Find the solution set of $\frac{3\sqrt{2-x}}{x-1}<2$
Start by squaring both sides $$\frac{-4x^2-x+14}{(x-1)^2}<0$$ Factoring and multiplied both sides with -1 $$\frac{(4x-7)(x+2)}{(x-1)^2}>0$$ I got $$(-\infty,-2)\cup \left(\frac{7}{4},\infty\right)$$ Since $x\leq2$ then $$(-\infty,-2)\cup \left(\frac{7}{4},2\right]$$
But the answer should be $(-\infty,1)\cup \left(\frac{7}{4},2\right]$. Did I missed something?
For $\dfrac{3\sqrt{2-x}}{x-1}$ to be defined, $x\le2$ and $x\ne1$.
If $x<1,$ then the expression is negative (i.e., $<0$), so of course it is $< 2$.
If $x>1,$ then, as you showed, the inequality holds when $x>\dfrac74$.
Therefore, the solution set is $x<1$ or $\dfrac74<x\le2$.
Define $f(x)=\frac{3\sqrt{2-x}}{x-1}-2$. Being continuous on its domain $(-\infty,2]\setminus\{1\}$,the function may change its sign only at its zero $7/4$ or at its singularity, namely at $1$. Now check the sign of $f$ in the corresponding intervals $(-\infty,1)$, $(1,7/4)$ and $(7/4,2]$; you want $f(x)<0$.

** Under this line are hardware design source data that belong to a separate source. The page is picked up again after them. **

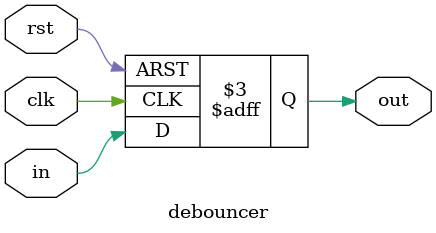
<source format=sv>
module debouncer(
    input logic in,
    input clk,
    input rst,
    output logic out
    );
	 
	 always_ff@(posedge clk or negedge rst) begin: debouncer
	  if(!rst)
		out  <= '0;
	  else
		out <= in;
	 
	 end: debouncer
	   
endmodule
</source>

The radicand cannot be negative, so we must have $x\le 2.$ Also, the denominator is negative for $x\lt 1.$ Thus, you must consider this in the two cases when
(1) $x\lt 1,$ or when
(2) $1\lt x\le 2.$
What you've done (which depends crucially on your first step of squaring both sides) works only with the assumption in case (2), since then we have that $\text {LHS}\ge 0.$ Thus you can square both sides. In the first case, you cannot since then $\text {LHS}\lt 0$ whereas $\text {RHS}\gt 0.$ This is not true in general since, for example, the fact that $-3<1$ does not imply that $9=(-3)^2<1.$
Thus, in the first case you need to approach with a different method. In particular multiply both sides by the negative quantity $x-1$ to get $$3\sqrt{2-x}>2(x-1),$$ which is obviously true for any $x<1,$ since then $\text {LHS}\gt 0$ and $\text {RHS}\le 0.$ Thus the solution in this case is $$(-\infty,1),$$ as wanted.